28 de setembro de 2015 | 03h00
A explicação pode estar no fato de que os brasileiros em geral confundem democracia com prosperidade. Se o País vai bem, se há estabilidade, emprego e aumento da renda, cresce muito o nível de satisfação com a democracia. Foi o que se constatou no final do ano passado, quando ainda se vivia a fantasia criada pelos marqueteiros petistas a respeito do estado da economia.
Na ocasião, a pesquisa do Ibope indicou que 39% dos brasileiros se diziam satisfeitos com a democracia, o maior nível desde 2010. Estava claro que parte desse entusiasmo podia ser atribuído aos eleitores da presidente Dilma Rousseff, que havia sido reeleita fazendo uma campanha em que prometia mundos e fundos, uma continuação do logro lulopetista para iludir os mais pobres. Tanto que o maior porcentual de satisfeitos com a democracia estava no Nordeste (50%) e entre os que estudaram até o ensino fundamental (44%).
Em contraste, a pesquisa feita após as manifestações de 2013 indicou que apenas 26% estavam satisfeitos com a democracia. Eram tempos em que políticos e governantes em geral estavam sendo responsabilizados pela má qualidade dos serviços públicos - ou seja, nada a ver com a qualidade da democracia em si, mas com a incapacidade da classe política de inspirar confiança nos eleitores no que diz respeito à administração do Estado.
Agora, no entanto, encontramo-nos em outro patamar de desencanto com a democracia. Passam de 80% os brasileiros que se dizem pouco ou nada satisfeitos com esse regime. Como lembra José Roberto de Toledo, que divulgou a pesquisa em sua coluna no Estado, trata-se de um porcentual desconhecido mesmo em nações com imenso déficit de democracia na América Latina, como a Venezuela. No país governado pelo aprendiz de caudilho Nicolás Maduro, em que as eleições servem somente para legitimar o autoritarismo chavista, apenas 22% se dizem insatisfeitos com a democracia, segundo a mais recente pesquisa do Latinobarômetro (ver abaixo o editorial Desencanto generalizado). Na Bolívia, onde Evo Morales também tudo faz para se perpetuar no poder, os críticos da democracia são 10%.
A insatisfação dos brasileiros com a democracia é certamente um reflexo da imensa crise moral que se abateu sobre a classe dirigente, especialmente a partir do mau exemplo dado por aqueles que, quando estavam na oposição, diziam ser o antídoto para a corrupção e os desmandos, e que, quando chegaram ao poder, há uma década, estabeleceram um novo patamar de rapina.
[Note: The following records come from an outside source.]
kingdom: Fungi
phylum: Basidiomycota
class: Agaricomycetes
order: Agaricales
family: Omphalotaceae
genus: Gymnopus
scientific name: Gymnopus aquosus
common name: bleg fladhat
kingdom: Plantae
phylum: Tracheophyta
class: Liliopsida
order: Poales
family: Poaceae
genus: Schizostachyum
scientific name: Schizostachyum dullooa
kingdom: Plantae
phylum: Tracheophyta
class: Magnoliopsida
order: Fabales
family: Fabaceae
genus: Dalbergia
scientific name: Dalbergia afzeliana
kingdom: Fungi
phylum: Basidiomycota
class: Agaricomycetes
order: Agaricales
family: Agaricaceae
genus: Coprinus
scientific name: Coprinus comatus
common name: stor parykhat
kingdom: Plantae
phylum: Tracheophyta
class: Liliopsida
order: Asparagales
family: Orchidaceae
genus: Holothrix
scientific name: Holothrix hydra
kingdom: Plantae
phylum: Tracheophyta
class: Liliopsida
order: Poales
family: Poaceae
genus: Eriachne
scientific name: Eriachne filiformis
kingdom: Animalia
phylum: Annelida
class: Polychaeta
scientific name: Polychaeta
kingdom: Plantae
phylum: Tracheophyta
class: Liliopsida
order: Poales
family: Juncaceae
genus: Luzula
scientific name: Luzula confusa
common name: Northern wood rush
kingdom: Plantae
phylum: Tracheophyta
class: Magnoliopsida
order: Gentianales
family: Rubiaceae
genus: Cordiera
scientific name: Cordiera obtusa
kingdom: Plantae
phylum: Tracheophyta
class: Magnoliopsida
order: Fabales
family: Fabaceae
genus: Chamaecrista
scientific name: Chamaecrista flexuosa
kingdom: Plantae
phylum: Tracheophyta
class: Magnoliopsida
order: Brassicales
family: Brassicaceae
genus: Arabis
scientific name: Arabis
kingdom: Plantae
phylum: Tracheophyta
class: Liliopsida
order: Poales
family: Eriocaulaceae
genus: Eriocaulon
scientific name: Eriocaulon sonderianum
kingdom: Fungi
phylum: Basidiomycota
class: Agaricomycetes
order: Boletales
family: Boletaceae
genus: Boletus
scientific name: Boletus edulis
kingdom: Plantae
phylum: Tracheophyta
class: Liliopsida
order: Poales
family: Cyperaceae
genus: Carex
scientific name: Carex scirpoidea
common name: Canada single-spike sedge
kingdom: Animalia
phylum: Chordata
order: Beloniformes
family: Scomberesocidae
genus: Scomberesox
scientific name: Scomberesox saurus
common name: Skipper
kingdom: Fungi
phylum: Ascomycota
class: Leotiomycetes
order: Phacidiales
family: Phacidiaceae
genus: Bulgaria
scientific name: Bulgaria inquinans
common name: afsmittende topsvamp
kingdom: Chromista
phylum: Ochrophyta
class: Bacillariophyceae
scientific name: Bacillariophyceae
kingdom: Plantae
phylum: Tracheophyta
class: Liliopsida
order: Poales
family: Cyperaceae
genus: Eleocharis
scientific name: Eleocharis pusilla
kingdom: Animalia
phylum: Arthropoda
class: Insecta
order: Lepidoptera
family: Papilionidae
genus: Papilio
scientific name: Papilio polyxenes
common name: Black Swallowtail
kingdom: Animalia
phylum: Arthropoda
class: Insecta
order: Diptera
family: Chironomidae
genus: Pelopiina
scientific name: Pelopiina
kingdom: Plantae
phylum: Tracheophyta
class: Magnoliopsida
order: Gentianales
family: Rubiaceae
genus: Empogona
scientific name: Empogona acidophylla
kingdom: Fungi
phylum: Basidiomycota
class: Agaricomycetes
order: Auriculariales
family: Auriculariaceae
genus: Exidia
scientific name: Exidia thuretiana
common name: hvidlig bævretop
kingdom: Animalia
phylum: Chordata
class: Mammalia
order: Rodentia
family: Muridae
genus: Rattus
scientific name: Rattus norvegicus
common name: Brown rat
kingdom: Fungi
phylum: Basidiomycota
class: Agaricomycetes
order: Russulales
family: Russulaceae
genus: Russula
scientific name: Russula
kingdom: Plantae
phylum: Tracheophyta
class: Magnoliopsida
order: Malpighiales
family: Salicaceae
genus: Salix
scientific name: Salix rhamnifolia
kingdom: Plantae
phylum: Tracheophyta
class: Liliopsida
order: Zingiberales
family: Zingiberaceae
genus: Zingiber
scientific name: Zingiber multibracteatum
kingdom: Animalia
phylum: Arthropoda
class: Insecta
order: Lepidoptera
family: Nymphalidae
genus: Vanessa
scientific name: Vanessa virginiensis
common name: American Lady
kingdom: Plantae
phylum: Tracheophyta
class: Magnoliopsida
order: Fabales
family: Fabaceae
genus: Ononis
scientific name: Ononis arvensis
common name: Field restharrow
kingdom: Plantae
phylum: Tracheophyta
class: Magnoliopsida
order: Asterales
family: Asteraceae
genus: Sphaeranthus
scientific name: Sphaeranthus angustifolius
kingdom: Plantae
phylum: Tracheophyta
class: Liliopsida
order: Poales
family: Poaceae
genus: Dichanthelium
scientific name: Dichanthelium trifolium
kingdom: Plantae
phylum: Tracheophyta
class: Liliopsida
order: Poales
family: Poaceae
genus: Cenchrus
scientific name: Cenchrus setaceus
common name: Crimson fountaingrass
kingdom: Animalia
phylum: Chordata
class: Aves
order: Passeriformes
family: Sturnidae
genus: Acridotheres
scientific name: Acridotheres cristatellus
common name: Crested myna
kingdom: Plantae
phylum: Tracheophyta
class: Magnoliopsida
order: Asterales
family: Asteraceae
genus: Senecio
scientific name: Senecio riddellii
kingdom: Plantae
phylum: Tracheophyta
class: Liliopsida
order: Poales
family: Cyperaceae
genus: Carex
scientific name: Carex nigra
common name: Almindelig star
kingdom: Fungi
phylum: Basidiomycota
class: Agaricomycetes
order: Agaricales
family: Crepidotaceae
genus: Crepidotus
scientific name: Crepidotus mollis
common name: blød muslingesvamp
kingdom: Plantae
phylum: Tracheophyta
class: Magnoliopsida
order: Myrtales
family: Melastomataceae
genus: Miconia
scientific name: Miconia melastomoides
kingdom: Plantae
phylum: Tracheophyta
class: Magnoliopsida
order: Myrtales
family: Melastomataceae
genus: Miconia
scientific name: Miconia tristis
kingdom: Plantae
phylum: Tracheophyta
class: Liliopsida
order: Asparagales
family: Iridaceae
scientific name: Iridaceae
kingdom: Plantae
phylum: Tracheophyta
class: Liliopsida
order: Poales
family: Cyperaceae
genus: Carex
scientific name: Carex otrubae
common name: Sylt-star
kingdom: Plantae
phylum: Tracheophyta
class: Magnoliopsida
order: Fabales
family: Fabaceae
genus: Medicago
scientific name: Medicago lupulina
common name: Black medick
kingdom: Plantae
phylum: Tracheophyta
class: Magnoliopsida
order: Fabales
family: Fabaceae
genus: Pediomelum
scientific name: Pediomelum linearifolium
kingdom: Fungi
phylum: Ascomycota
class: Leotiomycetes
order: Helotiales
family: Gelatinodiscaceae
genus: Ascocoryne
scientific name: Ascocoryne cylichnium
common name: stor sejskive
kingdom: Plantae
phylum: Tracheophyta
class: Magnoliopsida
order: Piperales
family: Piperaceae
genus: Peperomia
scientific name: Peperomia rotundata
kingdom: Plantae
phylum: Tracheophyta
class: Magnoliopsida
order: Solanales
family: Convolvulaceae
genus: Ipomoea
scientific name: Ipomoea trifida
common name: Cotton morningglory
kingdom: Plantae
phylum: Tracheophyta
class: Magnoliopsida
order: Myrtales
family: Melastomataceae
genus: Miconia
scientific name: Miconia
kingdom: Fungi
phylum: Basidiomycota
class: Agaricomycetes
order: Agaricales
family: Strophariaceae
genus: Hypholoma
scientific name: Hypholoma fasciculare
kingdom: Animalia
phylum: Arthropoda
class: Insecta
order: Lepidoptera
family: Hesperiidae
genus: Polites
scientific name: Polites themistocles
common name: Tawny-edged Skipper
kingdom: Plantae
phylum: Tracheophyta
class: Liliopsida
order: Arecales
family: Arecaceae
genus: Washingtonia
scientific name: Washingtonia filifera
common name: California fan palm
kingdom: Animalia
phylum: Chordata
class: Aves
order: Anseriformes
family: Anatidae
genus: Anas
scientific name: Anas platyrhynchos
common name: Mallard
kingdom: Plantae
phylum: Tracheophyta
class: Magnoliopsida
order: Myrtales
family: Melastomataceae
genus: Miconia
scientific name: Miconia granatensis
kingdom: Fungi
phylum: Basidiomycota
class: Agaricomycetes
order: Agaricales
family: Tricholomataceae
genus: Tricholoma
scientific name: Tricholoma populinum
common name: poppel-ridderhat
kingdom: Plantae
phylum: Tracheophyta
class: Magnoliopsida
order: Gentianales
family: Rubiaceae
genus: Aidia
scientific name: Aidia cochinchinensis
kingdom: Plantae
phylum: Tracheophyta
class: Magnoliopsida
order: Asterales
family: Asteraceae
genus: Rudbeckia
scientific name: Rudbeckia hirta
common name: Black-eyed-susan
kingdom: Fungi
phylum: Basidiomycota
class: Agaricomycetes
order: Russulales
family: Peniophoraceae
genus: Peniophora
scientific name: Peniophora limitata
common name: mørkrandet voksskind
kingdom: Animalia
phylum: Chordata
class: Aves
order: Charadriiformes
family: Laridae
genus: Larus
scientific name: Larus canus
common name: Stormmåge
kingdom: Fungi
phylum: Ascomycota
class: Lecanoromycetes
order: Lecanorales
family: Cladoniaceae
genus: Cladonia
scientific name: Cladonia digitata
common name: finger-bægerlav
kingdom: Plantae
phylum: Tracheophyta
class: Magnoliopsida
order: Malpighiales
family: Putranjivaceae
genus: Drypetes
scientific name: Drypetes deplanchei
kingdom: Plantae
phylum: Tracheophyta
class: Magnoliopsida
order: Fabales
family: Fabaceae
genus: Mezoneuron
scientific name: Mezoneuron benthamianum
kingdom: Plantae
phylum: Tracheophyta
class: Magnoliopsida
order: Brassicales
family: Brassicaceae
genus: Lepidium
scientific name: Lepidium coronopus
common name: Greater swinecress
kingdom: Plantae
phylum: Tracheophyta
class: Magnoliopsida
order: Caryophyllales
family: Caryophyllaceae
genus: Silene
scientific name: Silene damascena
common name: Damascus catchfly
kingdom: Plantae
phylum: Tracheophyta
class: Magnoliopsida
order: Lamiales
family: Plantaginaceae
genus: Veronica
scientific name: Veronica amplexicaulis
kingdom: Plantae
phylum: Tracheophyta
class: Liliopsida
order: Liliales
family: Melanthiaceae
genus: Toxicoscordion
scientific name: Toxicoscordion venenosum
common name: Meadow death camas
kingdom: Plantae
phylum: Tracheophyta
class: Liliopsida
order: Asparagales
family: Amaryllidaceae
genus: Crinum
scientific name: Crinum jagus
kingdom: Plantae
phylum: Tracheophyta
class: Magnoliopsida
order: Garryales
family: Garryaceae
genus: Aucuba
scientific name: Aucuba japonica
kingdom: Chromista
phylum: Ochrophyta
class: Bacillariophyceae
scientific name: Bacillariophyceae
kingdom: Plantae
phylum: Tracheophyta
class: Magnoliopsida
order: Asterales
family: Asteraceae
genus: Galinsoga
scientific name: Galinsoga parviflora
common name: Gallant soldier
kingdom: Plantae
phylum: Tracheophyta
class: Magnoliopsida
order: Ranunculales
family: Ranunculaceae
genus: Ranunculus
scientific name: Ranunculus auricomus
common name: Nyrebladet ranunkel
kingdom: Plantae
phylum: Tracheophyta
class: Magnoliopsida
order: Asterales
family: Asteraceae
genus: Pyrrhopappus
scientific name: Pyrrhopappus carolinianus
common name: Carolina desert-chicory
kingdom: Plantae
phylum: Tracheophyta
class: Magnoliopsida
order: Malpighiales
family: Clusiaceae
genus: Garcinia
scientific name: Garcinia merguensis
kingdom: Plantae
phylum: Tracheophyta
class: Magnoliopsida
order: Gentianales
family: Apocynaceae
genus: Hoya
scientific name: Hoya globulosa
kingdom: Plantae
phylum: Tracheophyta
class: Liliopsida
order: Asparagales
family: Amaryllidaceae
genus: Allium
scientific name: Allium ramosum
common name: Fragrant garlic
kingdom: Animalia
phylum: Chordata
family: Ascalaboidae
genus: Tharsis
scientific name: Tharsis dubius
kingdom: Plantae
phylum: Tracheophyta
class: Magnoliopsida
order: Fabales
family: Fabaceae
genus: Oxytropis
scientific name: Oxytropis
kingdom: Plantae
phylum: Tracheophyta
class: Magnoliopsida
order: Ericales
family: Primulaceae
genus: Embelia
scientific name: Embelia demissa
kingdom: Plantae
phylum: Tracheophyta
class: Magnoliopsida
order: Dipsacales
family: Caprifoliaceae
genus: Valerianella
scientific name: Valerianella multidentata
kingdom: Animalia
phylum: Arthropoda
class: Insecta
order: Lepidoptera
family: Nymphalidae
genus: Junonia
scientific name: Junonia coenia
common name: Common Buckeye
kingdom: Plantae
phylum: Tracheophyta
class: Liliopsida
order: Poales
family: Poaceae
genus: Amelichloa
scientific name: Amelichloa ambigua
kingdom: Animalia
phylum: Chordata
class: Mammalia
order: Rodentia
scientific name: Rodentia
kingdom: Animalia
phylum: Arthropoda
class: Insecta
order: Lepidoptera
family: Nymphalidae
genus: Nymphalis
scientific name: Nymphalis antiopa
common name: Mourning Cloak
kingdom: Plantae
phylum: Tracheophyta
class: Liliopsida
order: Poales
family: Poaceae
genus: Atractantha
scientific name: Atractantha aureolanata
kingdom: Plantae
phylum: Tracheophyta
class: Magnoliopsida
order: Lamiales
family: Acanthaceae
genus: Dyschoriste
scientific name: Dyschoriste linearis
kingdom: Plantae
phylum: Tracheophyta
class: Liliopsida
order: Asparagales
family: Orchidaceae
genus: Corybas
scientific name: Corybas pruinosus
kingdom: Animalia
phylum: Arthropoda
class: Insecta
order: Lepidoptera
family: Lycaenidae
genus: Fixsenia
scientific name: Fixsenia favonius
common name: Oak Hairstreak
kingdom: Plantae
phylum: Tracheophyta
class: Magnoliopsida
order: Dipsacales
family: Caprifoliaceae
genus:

Mas isso não explica tudo. Lula foi reeleito presidente no auge do escândalo do mensalão, e a petista Dilma Rousseff elegeu-se duas vezes mesmo depois que vários dirigentes de seu partido foram presos por corrupção. A questão, portanto, é outra: a decepção com os políticos, com a política e com a democracia aumenta quando se deteriora o cenário econômico e se constata que o governo e o Congresso não entregaram o que prometeram. A democracia tem sido vista pelo eleitor, portanto, como um meio para garantir ganhos pessoais; se os ganhos não aparecerem, culpe-se a democracia.
“É sinal de que os valores democráticos não estão arraigados”, disse Marcia Cavallari, do Ibope. O problema é claro: aceita-se a democracia como a melhor forma de governo, desde que os eleitos garantam emprego, renda e benefícios. Trata-se de uma forte vocação para o populismo.